◆ **Selected text**:
====
# My 1st Ever Attempt to Tie



## lunker23 (Jun 28, 2013)

Finally decided to give tying flies a whirl. Started with a Buggar as it seems to be one of the easiest to tie. I need to practice the whip finish, but nothing a dab of head cement won't fix until I get the hang of it.
Don't be too rough on my work as I'm sure over time it'll get better. I'll be stoked when I catch my first fish with one of my flies....


----------



## lunker23 (Jun 28, 2013)

Hmm, no negative comments so I must be doing it right.


----------



## Bwana J (Sep 12, 2010)

That's not bad, you should have seen my first. The more you tie the better you'll get, just hang in there. After you catch your first fish on a fly you tied you'll be hooked. There are some really good utube video's on tying. Check them out, you might pick up some good tips.


----------



## ejsell (May 3, 2012)

Ditto what bwana said. I'm trying my first pheasant tail nymphs now. My first one ended up a with the biots a little to the side. The carp who stole it didn't seem to mind.


----------



## ldrjay (Apr 2, 2009)

I didnt use the whip finisher yill this year. Been tying for three seasons now. Marabou jigs are even easier if you do jig and maggots at all. Looks good to me.


----------



## Bwana J (Sep 12, 2010)

One more thing, your only limitation in fly tying is your own imagination. Every old stand by pattern was at one time an experiment. Have fun with it.


----------



## lunker23 (Jun 28, 2013)

Thanks guys. I've tied a dozen Buggars so far and it's getting easier. I think another dozen and then I'll switch it up a bit with trying my hand at Sucker Spawns.


----------



## kritterkare (Jul 30, 2014)

http://dailysnark.com/wp-content/uploads/2014/04/simpsons_nelson_haha2.png


http://31.media.tumblr.com/63aed12a27ba4adf83e760926ce8a38f/tumblr_n5kwzefy711r4uu13o1_250.jpg


----------



## kritterkare (Jul 30, 2014)

kritterkare said:


> http://dailysnark.com/wp-content/uploads/2014/04/simpsons_nelson_haha2.png
> 
> 
> http://31.media.tumblr.com/63aed12a27ba4adf83e760926ce8a38f/tumblr_n5kwzefy711r4uu13o1_250.jpg


Just kidding, it does not take long to find what tying methods work, I have likely tied hundreds of flies that I did not use for whatever reason and gave away or stripped for the parts or still have but tying is a great hobby especially in the winter to keep you going.
====
◆ **Exercise**:
Reproduce the portion of the fly-tying thread between "Ditto what bwana" and "seem to mind.", inclusive, word for word.
====
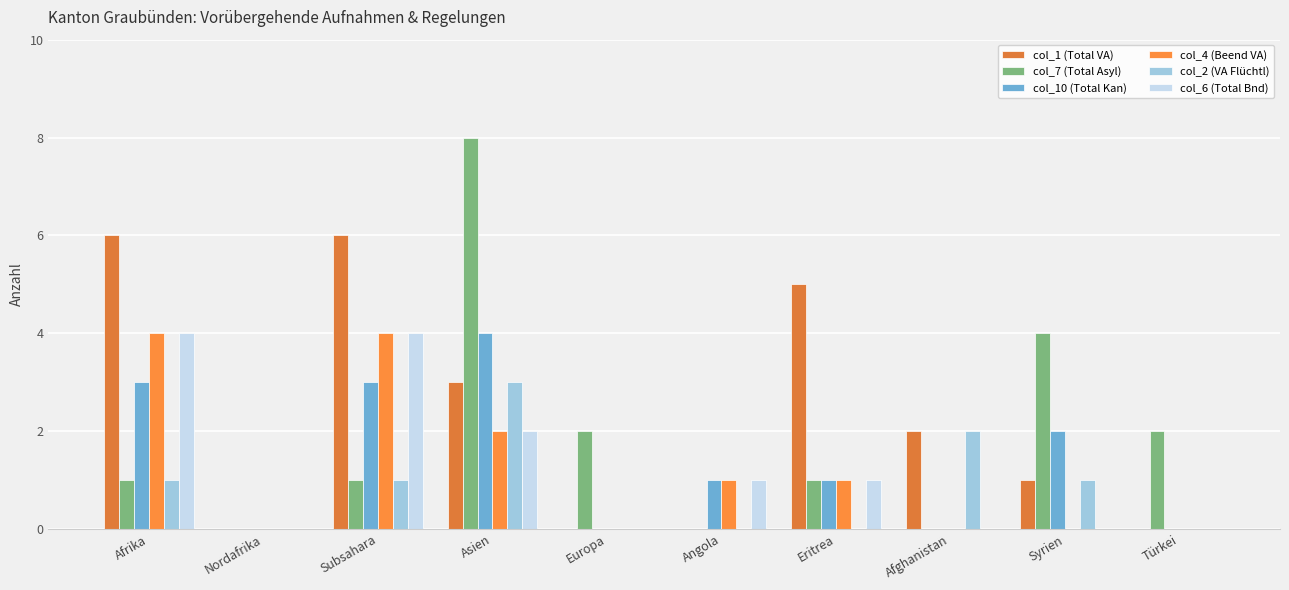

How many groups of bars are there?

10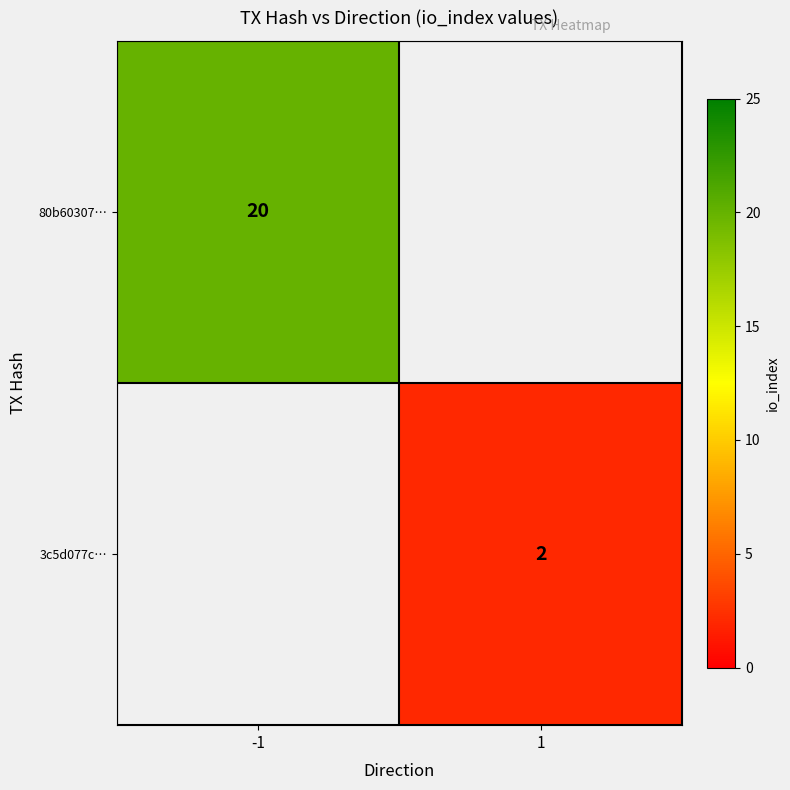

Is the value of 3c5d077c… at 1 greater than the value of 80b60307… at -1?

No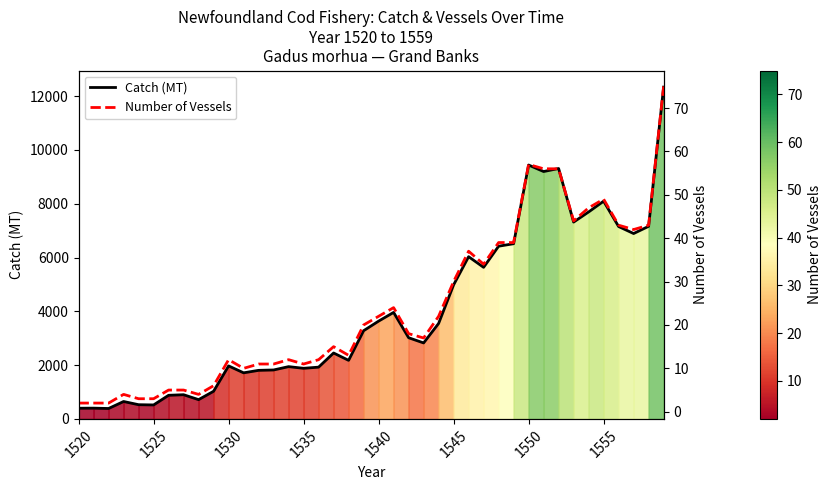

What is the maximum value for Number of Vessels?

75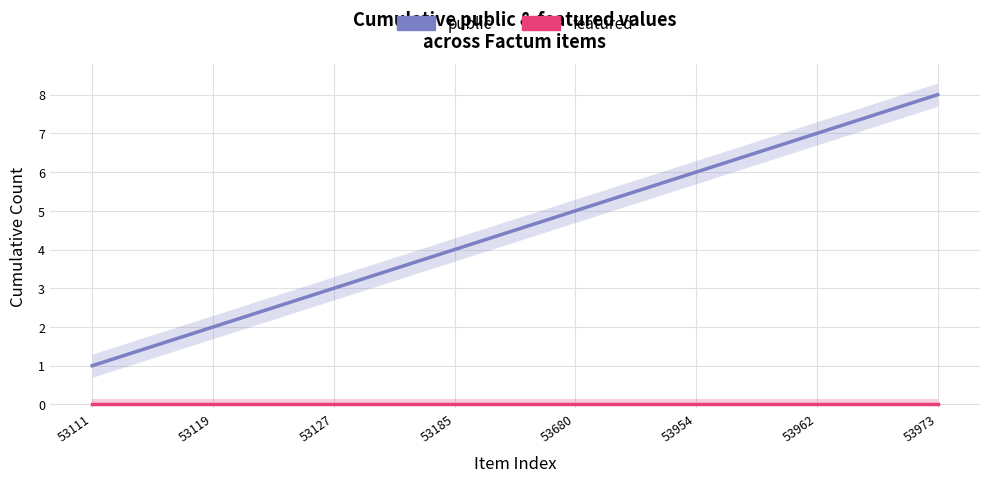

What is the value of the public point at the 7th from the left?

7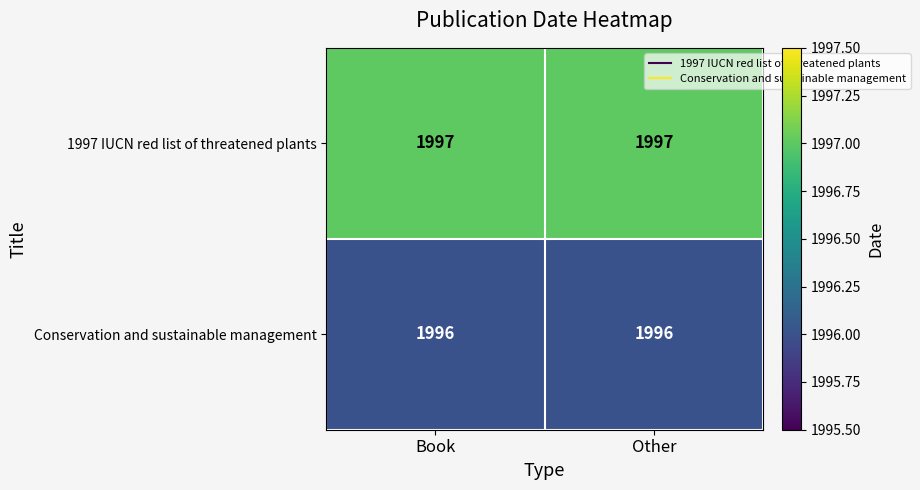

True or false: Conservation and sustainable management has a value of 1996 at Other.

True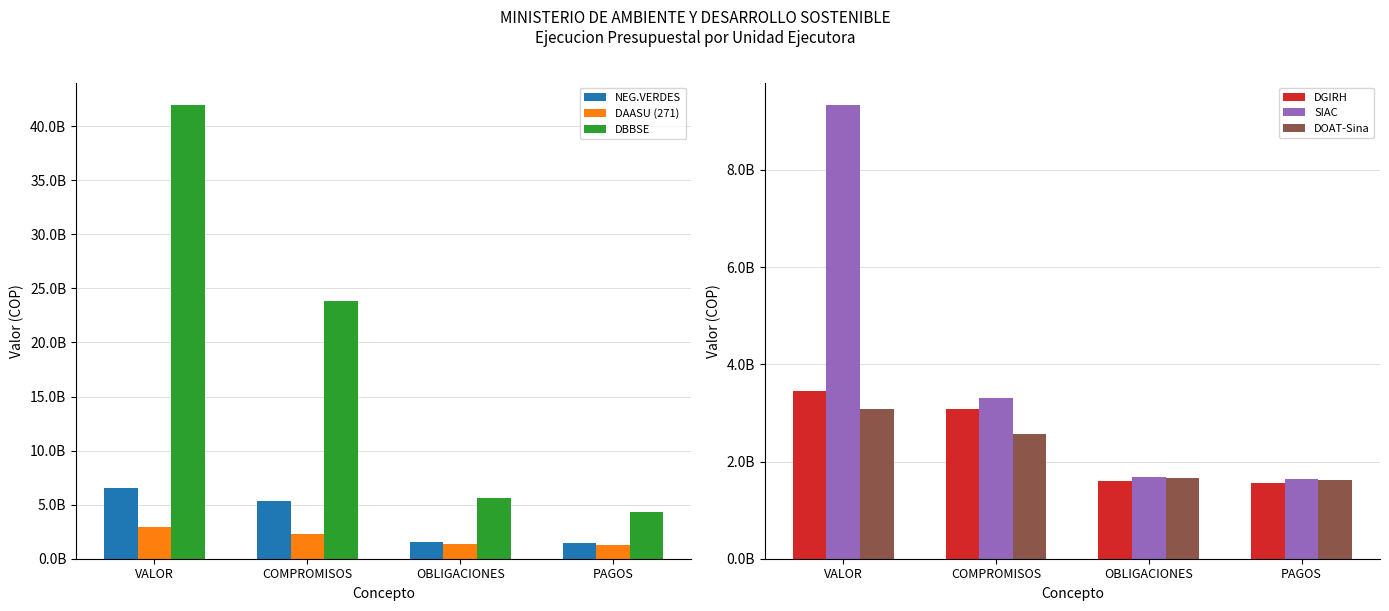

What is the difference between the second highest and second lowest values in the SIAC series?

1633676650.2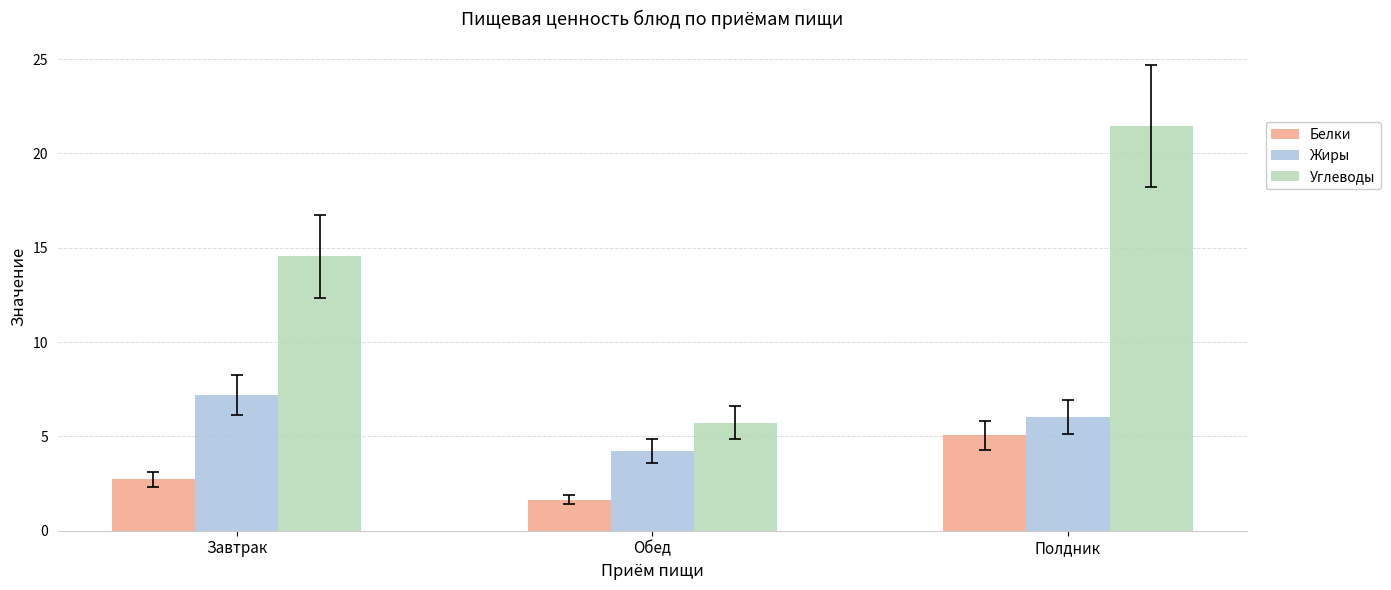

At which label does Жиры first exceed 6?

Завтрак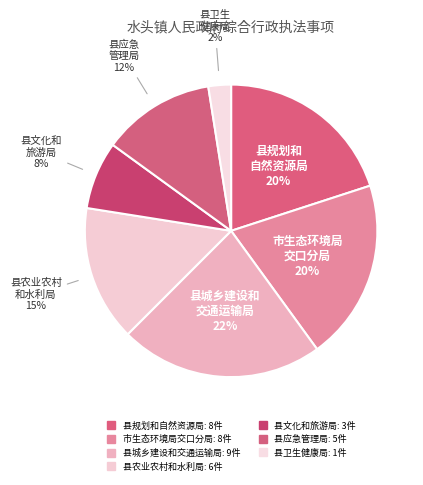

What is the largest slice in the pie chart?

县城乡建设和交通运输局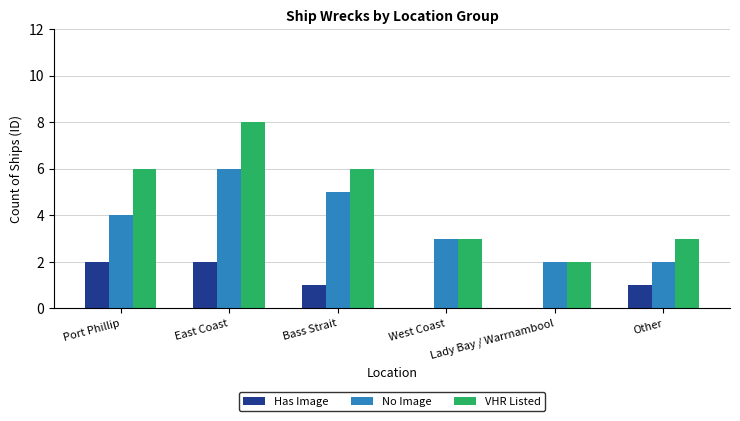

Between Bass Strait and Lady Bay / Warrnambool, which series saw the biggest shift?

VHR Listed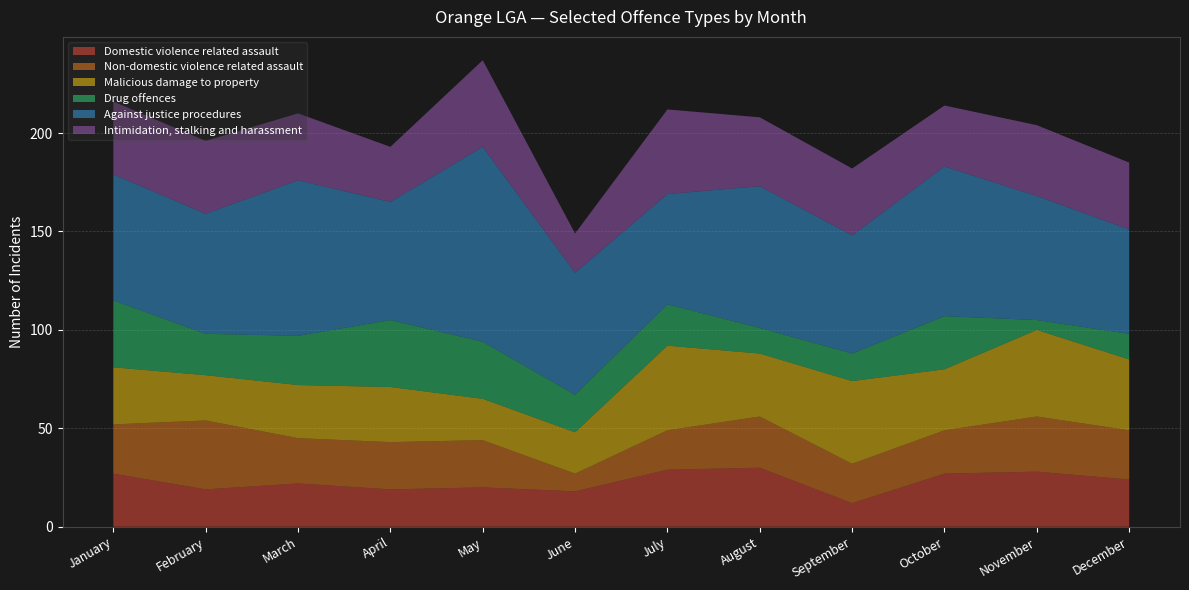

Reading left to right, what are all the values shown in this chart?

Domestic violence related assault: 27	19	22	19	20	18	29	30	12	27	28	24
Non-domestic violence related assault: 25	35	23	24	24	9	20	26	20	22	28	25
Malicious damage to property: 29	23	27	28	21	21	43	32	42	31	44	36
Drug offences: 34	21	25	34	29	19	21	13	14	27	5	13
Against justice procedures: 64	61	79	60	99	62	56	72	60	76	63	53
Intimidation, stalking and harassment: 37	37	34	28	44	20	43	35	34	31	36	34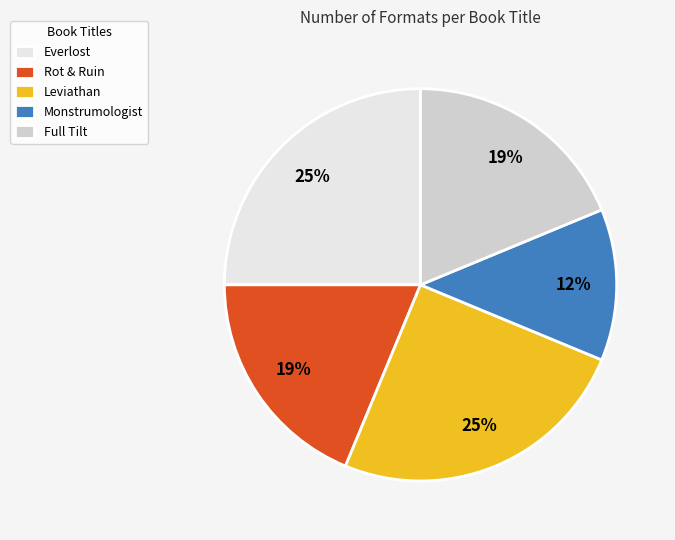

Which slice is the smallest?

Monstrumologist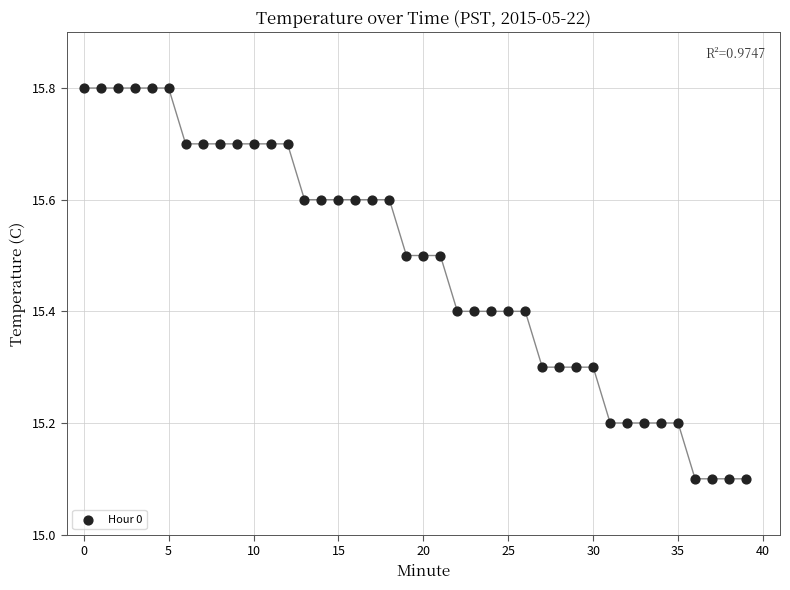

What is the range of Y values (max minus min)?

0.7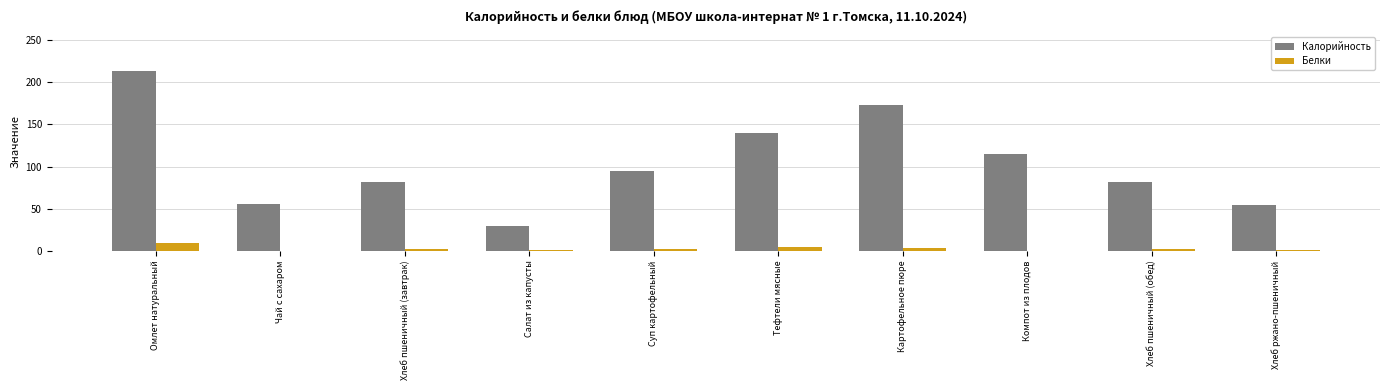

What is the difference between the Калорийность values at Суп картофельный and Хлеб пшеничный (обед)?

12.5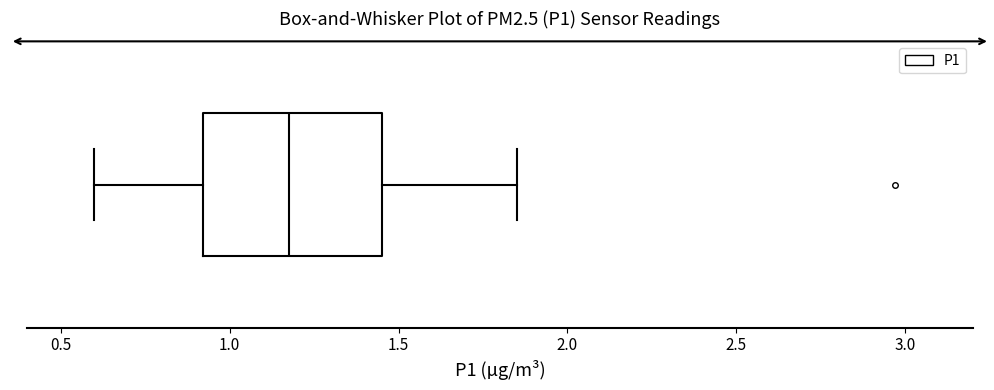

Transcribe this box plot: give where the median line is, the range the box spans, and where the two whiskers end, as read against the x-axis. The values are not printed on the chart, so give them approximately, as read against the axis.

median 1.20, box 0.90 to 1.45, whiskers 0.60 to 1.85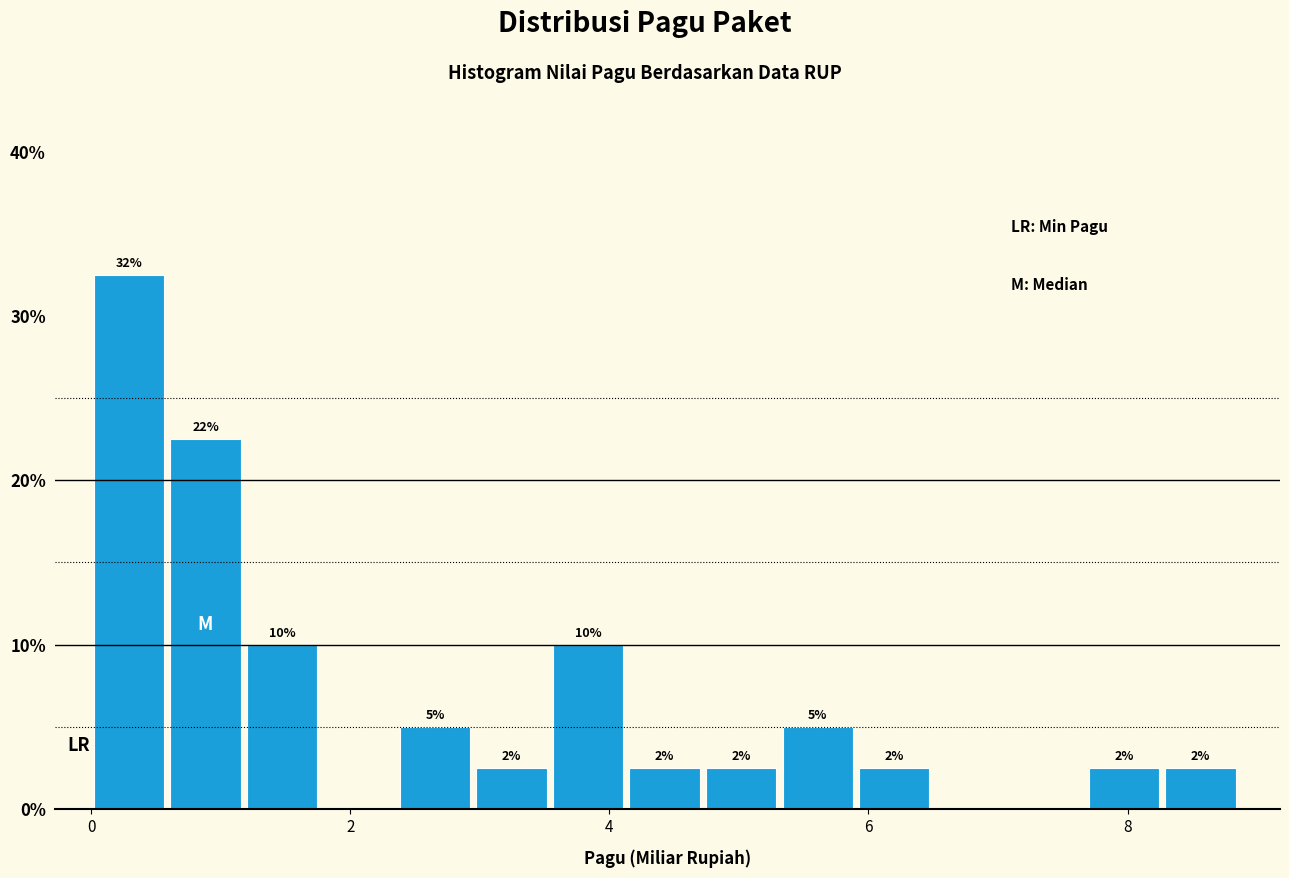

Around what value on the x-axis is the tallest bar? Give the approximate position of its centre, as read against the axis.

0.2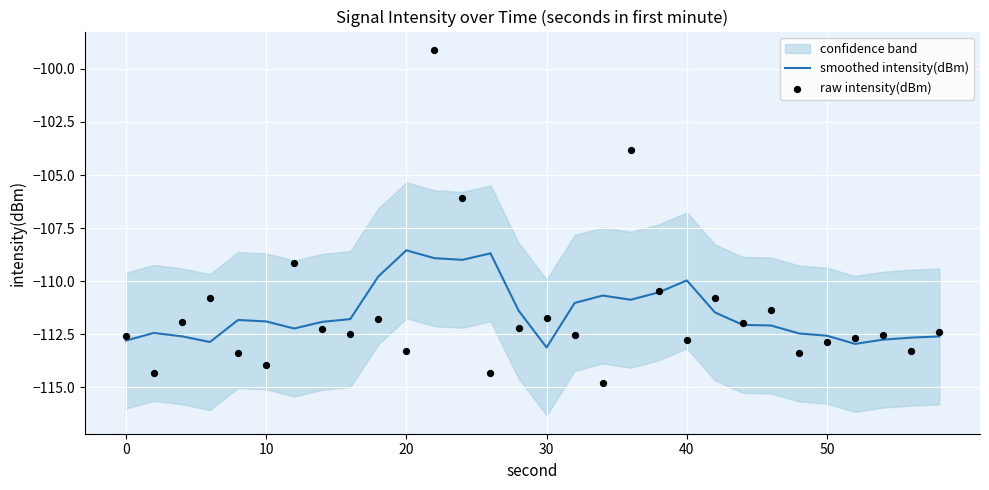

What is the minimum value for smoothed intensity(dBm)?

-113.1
====
◆ **Expected answer**:
Ditto what bwana said. I'm trying my first pheasant tail nymphs now. My first one ended up a with the biots a little to the side. The carp who stole it didn't seem to mind.